=== Section Start ===

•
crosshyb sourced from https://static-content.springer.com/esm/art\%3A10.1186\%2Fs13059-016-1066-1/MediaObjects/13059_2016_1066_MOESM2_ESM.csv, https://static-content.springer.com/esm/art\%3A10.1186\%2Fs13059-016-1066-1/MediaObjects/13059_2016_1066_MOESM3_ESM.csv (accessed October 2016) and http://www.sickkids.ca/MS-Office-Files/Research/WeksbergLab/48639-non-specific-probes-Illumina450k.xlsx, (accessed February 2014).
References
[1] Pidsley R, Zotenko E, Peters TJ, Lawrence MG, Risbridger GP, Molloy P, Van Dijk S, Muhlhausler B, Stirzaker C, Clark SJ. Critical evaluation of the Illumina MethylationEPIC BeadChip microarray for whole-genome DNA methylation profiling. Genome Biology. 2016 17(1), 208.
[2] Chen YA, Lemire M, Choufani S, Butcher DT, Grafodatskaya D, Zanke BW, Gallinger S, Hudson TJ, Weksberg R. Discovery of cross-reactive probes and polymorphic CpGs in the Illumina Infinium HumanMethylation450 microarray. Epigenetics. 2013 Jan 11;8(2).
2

=== Section End ===
=== Section Start ===

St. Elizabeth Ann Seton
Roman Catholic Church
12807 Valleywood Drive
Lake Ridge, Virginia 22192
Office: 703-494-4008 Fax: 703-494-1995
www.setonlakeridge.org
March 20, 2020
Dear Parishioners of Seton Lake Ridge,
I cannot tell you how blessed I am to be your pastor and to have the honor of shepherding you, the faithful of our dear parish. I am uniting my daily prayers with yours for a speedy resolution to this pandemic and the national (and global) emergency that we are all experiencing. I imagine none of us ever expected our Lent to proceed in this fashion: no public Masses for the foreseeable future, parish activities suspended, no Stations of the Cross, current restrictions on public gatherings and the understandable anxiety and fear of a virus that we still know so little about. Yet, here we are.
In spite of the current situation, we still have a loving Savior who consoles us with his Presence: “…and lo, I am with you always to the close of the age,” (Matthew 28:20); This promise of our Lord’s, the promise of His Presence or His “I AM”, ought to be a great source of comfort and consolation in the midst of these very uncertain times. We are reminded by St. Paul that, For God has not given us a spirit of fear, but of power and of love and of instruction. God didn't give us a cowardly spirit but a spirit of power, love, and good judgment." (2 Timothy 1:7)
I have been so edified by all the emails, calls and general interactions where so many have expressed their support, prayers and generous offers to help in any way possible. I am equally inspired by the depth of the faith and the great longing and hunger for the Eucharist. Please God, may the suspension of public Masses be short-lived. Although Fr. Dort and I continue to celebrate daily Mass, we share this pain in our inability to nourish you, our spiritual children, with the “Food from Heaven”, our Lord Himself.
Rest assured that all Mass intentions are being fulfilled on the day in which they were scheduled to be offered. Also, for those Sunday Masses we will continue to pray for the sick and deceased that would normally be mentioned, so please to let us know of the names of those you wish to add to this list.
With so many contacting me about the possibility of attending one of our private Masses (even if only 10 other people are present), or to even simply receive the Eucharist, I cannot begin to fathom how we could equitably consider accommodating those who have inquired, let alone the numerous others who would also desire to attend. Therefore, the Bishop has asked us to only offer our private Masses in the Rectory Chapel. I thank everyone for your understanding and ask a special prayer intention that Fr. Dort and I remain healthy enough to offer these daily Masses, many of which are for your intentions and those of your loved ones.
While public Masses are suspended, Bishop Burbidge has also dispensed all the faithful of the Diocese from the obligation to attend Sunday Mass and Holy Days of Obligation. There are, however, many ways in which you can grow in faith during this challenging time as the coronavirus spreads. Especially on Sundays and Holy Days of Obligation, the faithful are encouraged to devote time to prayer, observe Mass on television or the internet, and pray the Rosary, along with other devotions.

=== Section End ===

Search the listing above for the string "microarray". Copy every line that contains it.

[1] Pidsley R, Zotenko E, Peters TJ, Lawrence MG, Risbridger GP, Molloy P, Van Dijk S, Muhlhausler B, Stirzaker C, Clark SJ. Critical evaluation of the Illumina MethylationEPIC BeadChip microarray for whole-genome DNA methylation profiling. Genome Biology. 2016 17(1), 208.
[2] Chen YA, Lemire M, Choufani S, Butcher DT, Grafodatskaya D, Zanke BW, Gallinger S, Hudson TJ, Weksberg R. Discovery of cross-reactive probes and polymorphic CpGs in the Illumina Infinium HumanMethylation450 microarray. Epigenetics. 2013 Jan 11;8(2).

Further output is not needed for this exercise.